2 pounds chicken pieces (any assortment of thighs, breasts, legs)
3 tablespoons extra virgin olive oil
1 onion, chopped
1 stalk of celery, chopped
1 large carrot, peeled and chopped
2 cloves of garlic, minced
2 tablespoons minced fresh parsley, divided
1 1/2 teaspoons minced fresh sage
1 teaspoon minced fresh rosemary
coarse salt to taste
pinch red pepper flakes
1/2 cup red wine
1 tablespoon tomato paste
2 1/2 cups chicken broth
1. Cut any large chicken parts in pieces (breasts may be cut in thirds or halves; large thighs in half). Heat a very large skillet over medium high heat. Add the olive oil and swirl around. Add the chicken pieces, skin side down, making sure not to crowd them (cook them in two batches if necessary). Brown them for about 5 minutes, turn them over and allow them to brown on the other side for about another 5 minutes. (If you do this in two batches, remove the first batch and allow them to sit on paper towels while you cook the second batch). When all of the chicken is cooked, set it all to the side on a plate, and pour off all but one tablespoon of fat from the pan.

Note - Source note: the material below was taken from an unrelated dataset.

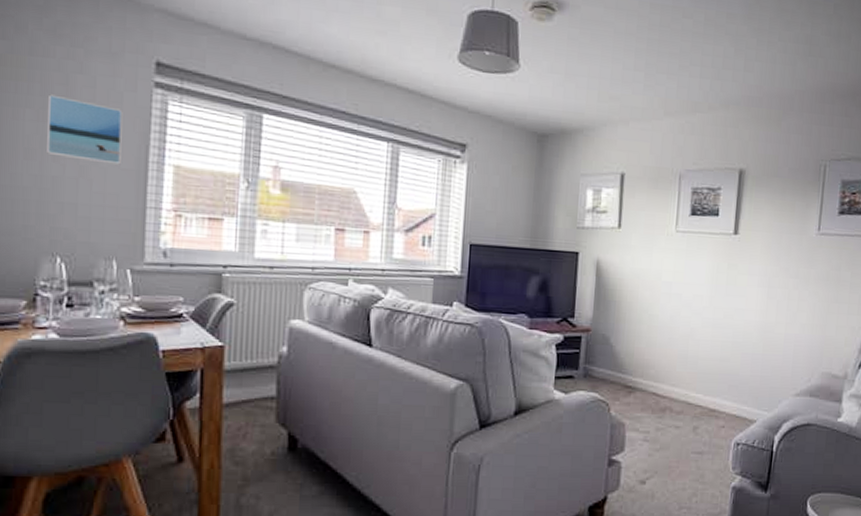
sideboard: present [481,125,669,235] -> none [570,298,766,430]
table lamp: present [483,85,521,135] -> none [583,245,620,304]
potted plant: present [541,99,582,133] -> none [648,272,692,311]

2. Return the skillet to medium high heat and add the onion, celery, carrot, garlic, 1 tablespoon parsley, sage and rosemary. Stir for 2 minutes, then stir in the salt and red pepper flakes. Cook, stirring occasionally, for 5 minutes, until the vegetables turn lightly brown. Add the red wine and stir until it almost evaporates, about 2 minutes. Blend in the tomato paste. Return the chicken to the pan, with any accumulated juices (not worrying if the chicken is a bit more crowded at this point), then add the chicken broth to the pan and bring to simmer. Partially cover the pan, reduce the heat to medium low, and continue to cook at a low simmer until the meat is fork tender and the sauce thickens.
3. Remove the chicken to a serving platter with sides, to hold the juices. If the sauce is still a bit thin, turn up the heat to medium and continue to simmer until it thickens a bit more, about 2 to 3 minutes. Stir in the remaining tablespoon minced parsley, and pour over the chicken. Serve with rice, mashed potatoes, or another starchy dish to soak up the sauce.